• PROBLEM DESCRIPTION:
Count the lines below that contain the string "instrument", and reply with the number alone.

··········

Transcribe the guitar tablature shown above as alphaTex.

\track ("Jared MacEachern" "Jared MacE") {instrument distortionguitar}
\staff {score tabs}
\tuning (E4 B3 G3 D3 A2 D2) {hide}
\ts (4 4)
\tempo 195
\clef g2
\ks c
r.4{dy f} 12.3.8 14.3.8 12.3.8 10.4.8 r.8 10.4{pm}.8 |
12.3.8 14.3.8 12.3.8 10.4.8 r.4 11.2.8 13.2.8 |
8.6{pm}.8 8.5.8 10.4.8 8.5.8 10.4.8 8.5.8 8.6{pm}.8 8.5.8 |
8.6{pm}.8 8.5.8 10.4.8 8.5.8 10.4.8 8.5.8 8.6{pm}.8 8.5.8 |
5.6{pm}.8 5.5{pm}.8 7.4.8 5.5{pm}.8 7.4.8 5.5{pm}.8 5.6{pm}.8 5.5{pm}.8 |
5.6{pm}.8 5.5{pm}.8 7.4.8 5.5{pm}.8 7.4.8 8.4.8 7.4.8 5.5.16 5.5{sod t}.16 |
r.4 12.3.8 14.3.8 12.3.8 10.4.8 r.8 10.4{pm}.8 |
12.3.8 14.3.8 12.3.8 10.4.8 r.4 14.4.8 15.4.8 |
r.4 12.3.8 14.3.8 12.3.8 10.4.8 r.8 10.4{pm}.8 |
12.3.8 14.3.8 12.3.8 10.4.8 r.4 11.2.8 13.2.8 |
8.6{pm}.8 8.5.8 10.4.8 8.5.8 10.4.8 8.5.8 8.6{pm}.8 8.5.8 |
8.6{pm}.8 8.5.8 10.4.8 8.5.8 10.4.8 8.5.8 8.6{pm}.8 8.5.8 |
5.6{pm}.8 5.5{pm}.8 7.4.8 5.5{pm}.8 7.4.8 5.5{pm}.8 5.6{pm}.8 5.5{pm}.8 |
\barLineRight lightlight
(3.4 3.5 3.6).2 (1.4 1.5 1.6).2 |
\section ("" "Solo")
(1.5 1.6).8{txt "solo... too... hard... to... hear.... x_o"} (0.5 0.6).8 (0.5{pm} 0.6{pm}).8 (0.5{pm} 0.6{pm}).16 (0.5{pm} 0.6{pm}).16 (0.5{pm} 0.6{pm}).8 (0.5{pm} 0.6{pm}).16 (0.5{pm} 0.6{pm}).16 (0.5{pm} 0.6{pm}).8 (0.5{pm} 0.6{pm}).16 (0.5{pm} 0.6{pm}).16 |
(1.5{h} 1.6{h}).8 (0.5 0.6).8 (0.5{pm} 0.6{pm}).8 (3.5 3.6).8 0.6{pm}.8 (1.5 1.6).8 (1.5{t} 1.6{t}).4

··········

• OUTPUT FOR THIS EXERCISE:
1